Academy Award-nominated actress Margot Robbie talks to global fashion magazine PORTER about marriage, tackling the iconic role of historic monarch, Elizabeth I in Mary Queen of Scots; finally working with Quentin Tarantino, and why she hates how fame has made her cynical
Yes, you’re gonna get screwed over, you’re gonna get your feelings hurt, people will be taking advantage. But, for the sake of your happiness and sanity, presume the best in people.
Robbie speaks candidly to PORTER’s Features Director, Vassi Chamberlain, in the Winter Escape issue (on sale December 7), photographed by Yelena Yemchuk and styled by Camille Bidault-Waddington. The 28-year-old natural beauty was shot in Los Angeles, where she was filming the highly anticipated Once Upon a Time in Hollywood, written and directed by Quentin Tarantino. Working with the award-winning director was a “life goal” and she tells PORTER
When I first sat down with my team in America and they asked me what I wanted in my career: ‘Pie in the sky? Tarantino.’

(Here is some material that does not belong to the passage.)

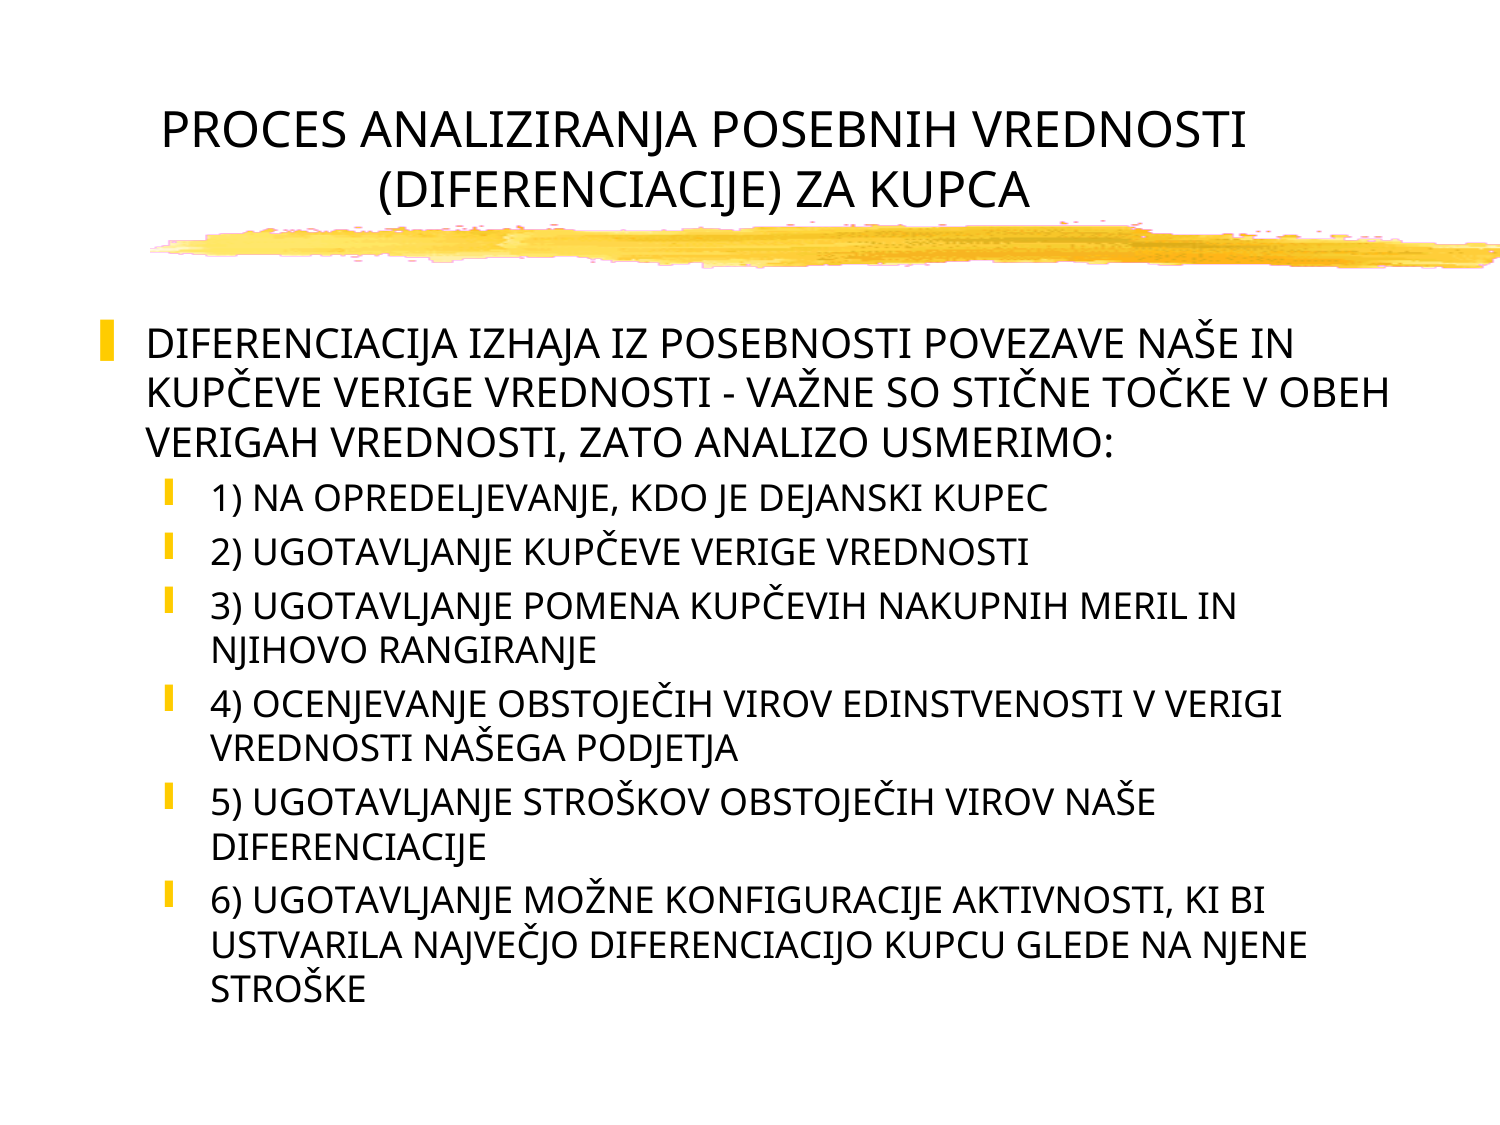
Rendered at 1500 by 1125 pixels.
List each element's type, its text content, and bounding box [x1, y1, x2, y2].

picture [150, 215, 1500, 279]
list DIFERENCIACIJA IZHAJA IZ POSEBNOSTI POVEZAVE NAŠE IN KUPČEVE VERIGE VREDNOSTI - VAŽNE SO STIČNE TOČKE V OBEH VERIGAH VREDNOSTI, ZATO ANALIZO USMERIMO: 1) NA OPREDELJEVANJE, KDO JE DEJANSKI KUPEC 2) UGOTAVLJANJE KUPČEVE VERIGE VREDNOSTI 3) UGOTAVLJANJE POMENA KUPČEVIH NAKUPNIH MERIL IN NJIHOVO RANGIRANJE 4) OCENJEVANJE OBSTOJEČIH VIROV EDINSTVENOSTI V VERIGI VREDNOSTI NAŠEGA PODJETJA 5) UGOTAVLJANJE STROŠKOV OBSTOJEČIH VIROV NAŠE DIFERENCIACIJE 6) UGOTAVLJANJE MOŽNE KONFIGURACIJE AKTIVNOSTI, KI BI USTVARILA NAJVEČJO DIFERENCIACIJO KUPCU GLEDE NA NJENE STROŠKE [74, 309, 1417, 994]
title PROCES ANALIZIRANJA POSEBNIH VREDNOSTI (DIFERENCIACIJE) ZA KUPCA [66, 37, 1342, 225]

The warm, down-to-earth actress has proven she is a master of transformation, having won critical acclaim for her satirical portrayal of Tonya Harding in I, Tonya, and this month will take on the role of Elizabeth I in Mary Queen of Scots alongside Saoirse Ronan. Robbie tells PORTER she had trepidation about playing the iconic English monarch. “She’s been portrayed on screen by some of the world’s greatest actresses, including Cate Blanchett and [Dame] Judi Dench. Who am I to think that I could join that legacy? So initially I thought, ‘No chance, no way.’ I didn’t think I could pull it off.”

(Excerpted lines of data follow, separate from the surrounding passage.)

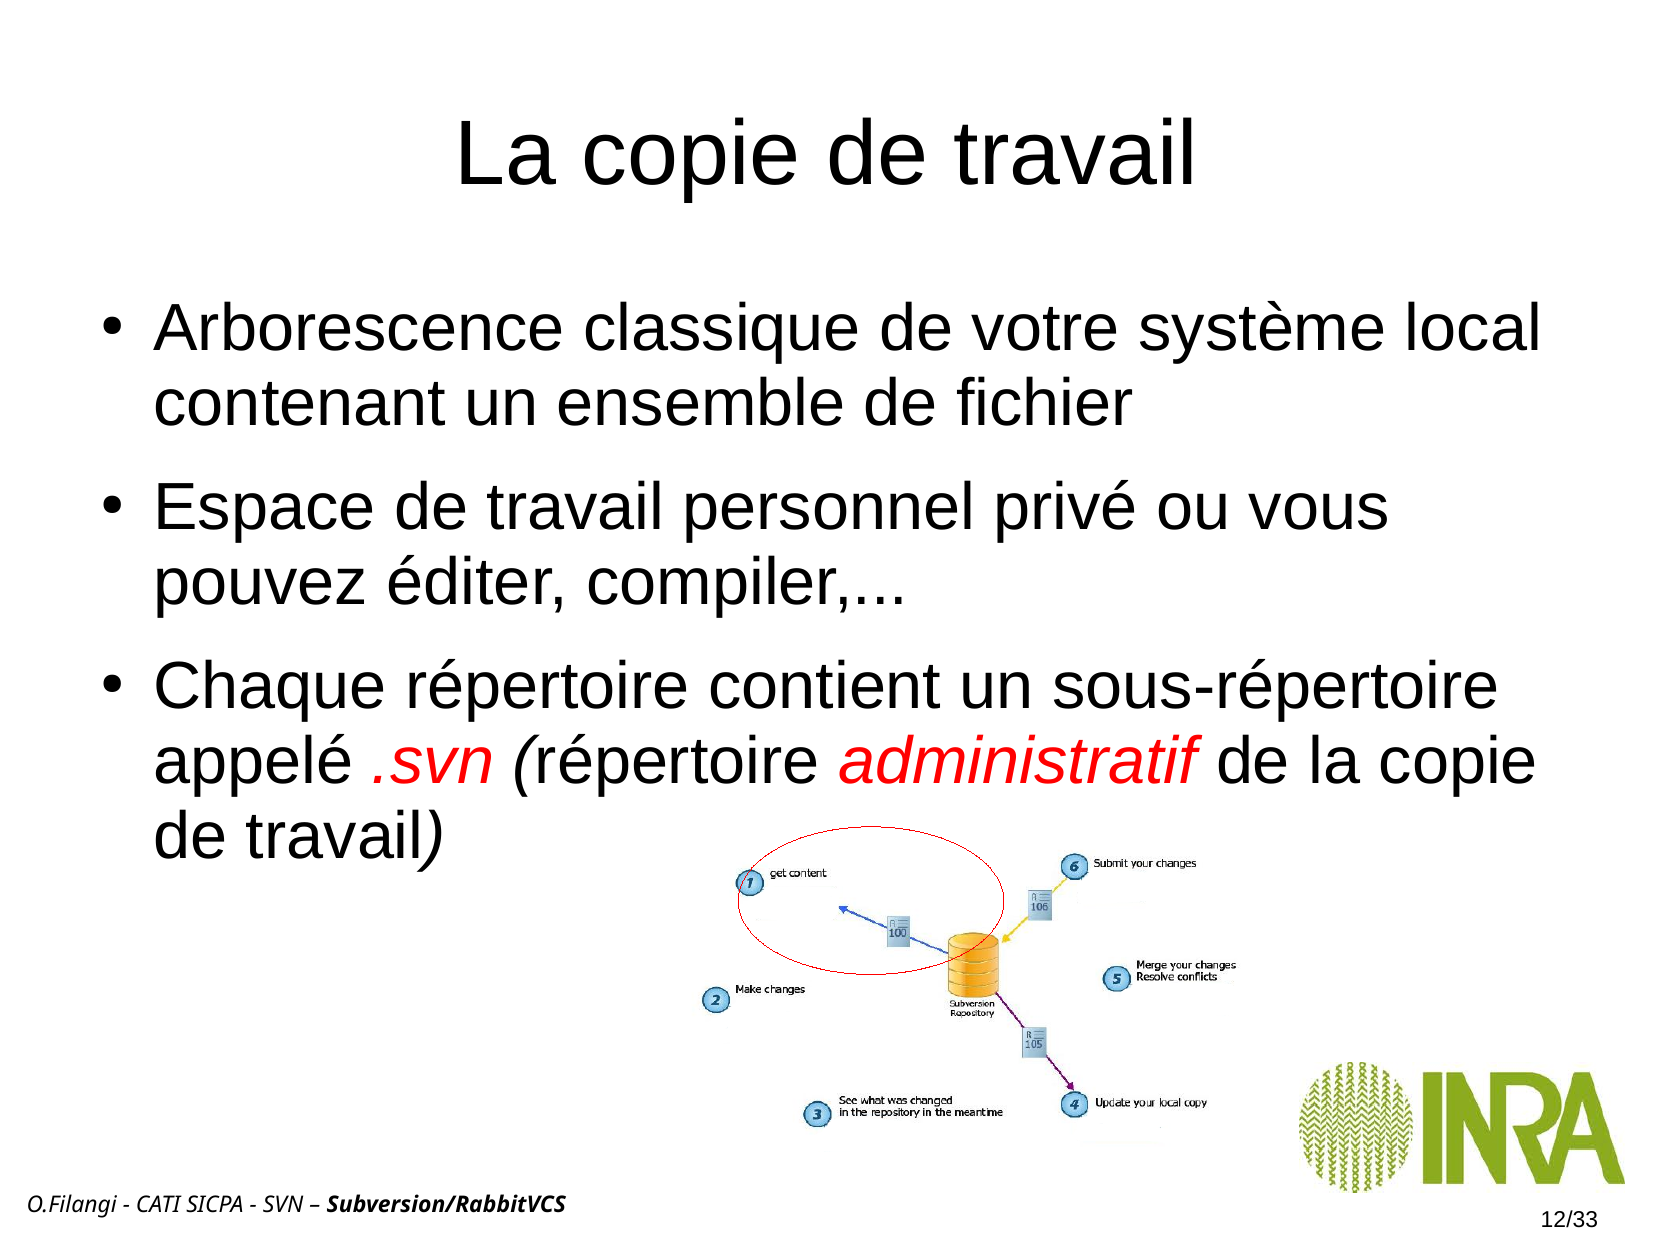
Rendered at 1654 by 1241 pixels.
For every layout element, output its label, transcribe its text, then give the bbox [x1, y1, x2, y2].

text_box <numéro>/34 [1525, 1199, 1654, 1241]
list Arborescence classique de votre système local contenant un ensemble de fichier Espace de travail personnel privé ou vous pouvez éditer, compiler,... Chaque répertoire contient un sous-répertoire appelé .svn (répertoire administratif de la copie de travail) [82, 290, 1571, 1109]
picture [1299, 1062, 1625, 1193]
text_box [738, 826, 1004, 975]
picture [679, 1109, 1270, 1152]
title La copie de travail [82, 49, 1571, 257]
text_box O.Filangi - CATI SICPA - SVN – Subversion/RabbitVCS [5, 1181, 611, 1227]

The Australian native also talks marriage (Robbie married screenwriter and producer Tom Ackerley in 2016). “Being married is actually the most fun ever, life got way more fun somehow. I have a responsibility being someone’s wife, I want to be better.” Robbie also speaks candidly about the powerful #MeToo movement and how it has personally educated her. “I didn’t know that you could say ‘I have been sexually harassed’ without someone physically touching you, that you could say ‘That’s not OK.’ I had no idea. I now know because I’ve researched what constitutes illegal sexual harassment so as to have negative connotations for your job and how you get paid.”
I have been struck by the quiet but impressively strategic way Margot Robbie has approached her career. In the wake of #MeToo, it has been invigorating to see Hollywood’s leading ladies take charge, with many now adding producer, writer or director to their résumés. Robbie is the absolute embodiment of this change and shift of incredible women leading the way for the next generation.PORTER’s editor-in-chief Lucy Yeomans says.
PORTER speaks to the double-amputee, motivational speaker and model Aimee Mullins about adding Hollywood actress to her extraordinary résumé of achievements. The Paralympian also reminisces about her late friend Lee McQueen, having opened the Spring/Summer 1999 Alexander McQueen show 20- years ago, wearing hand-carved wooden prostheses designed by McQueen. “They were so beautiful they invited you to look. Not for shock value. Shocking is too easy. To provoke thought.”
Also within the issue, PORTER shares previously unpublished images of original supermodel Iman, who speaks about being discovered by female photographer Mirella Ricciardi and not Peter Beard – the man widely credited with discovering the model; “It was Mirella – absolutely – I met her before I met Peter. The story of Peter discovering me is very patriarchal – the pen that writes history, and all that! When patriarchies and men are involved, they usually lay claim, and we say “well, OK” – but it’s not OK!”